Magnetic stimulation of brain improves memory, could pave way for treating dementia
Magnetic stimulation of the brain improves working memory, according to a study that may lead to a new therapy for individuals living with Alzheimer's disease and other forms of dementia. The study, published in the journal PLoS One, found that healthy younger and older adults who received repetitive transcranial magnetic stimulation (rTMS) therapy performed better on a memory task than those who received a placebo.
Working memory is the process of recalling and then using relevant information while performing a task. It is a key component of day-to-day tasks like driving to a new location, making a recipe, or following instructions.
"This study relies on highly individualised parameters, from the selection of the simulated target, based on fMRI activation, to the selection of the difficulty, titrated according to subjects' performance," said Lysianne Beynel, a postdoctoral associate at Duke University in the US. Functional magnetic resonance imaging or functional MRI (fMRI) measures brain activity by detecting changes associated with blood flow.
"Now that we have shown that these specific parameters can improve performance in healthy subjects, we will be able to extend it to populations with memory deficits," said Beynel.
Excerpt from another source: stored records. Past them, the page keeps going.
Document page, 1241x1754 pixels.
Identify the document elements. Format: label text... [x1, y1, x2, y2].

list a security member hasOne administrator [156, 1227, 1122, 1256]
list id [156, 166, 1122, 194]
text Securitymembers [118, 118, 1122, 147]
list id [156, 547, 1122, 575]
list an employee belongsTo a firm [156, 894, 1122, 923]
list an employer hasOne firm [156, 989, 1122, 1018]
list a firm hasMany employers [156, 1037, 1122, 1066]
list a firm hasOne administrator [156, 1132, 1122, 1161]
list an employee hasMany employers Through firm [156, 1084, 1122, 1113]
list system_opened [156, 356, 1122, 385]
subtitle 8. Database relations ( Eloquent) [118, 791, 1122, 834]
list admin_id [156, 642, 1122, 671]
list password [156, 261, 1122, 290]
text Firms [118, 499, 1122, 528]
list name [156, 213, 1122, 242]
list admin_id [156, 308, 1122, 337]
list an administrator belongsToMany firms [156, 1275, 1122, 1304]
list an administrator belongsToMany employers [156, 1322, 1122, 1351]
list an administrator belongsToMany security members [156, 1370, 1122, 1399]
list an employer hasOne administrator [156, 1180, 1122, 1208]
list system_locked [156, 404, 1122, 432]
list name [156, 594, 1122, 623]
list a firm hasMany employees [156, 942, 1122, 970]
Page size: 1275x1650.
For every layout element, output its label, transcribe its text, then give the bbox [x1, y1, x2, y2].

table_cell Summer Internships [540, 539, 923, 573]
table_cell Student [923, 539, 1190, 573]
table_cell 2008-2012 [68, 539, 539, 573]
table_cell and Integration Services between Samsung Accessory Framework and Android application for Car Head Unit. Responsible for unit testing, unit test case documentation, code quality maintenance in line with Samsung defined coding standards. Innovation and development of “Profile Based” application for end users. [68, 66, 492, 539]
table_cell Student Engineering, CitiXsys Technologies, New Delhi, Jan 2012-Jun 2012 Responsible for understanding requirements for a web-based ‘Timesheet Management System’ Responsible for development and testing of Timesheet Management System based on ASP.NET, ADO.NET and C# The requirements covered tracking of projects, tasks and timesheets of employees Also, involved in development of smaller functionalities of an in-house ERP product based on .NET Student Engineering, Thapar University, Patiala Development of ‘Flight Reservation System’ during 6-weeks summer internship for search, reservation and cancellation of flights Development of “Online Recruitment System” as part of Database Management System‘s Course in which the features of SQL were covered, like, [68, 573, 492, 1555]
Individuals with Alzheimer's disease, which will more than double by 2050, and other forms of dementia, experience progressive loss of working memory and other forms of cognition, researchers said.
This leads to a greater risk of injury or death and reduces their ability to function without home care, they said. Twenty-nine young adults and 18 older adults completed the study, which involved trying to remember and then reproduce a series of letters in alphabetical order.
The researchers applied either online high-frequency (5Hz) rTMS or a placebo-like sham over the left prefrontal cortex, an area on the brain responsible for higher executive function. Participants of all ages who received rTMS performed better than those who received the rTMS-like placebo.
"Interestingly, we only saw this effect during when participants were trying their hardest, suggesting a real use-it-or-lose-it principle at work here," said Simon W Davis from Duke University. "Contrary to much of what we hear, ageing brains have a remarkable capability to remember past events and to use that information in a flexible manner. "The brain stimulation applied in our study shows that older adults benefited just as much as the young," Davis said.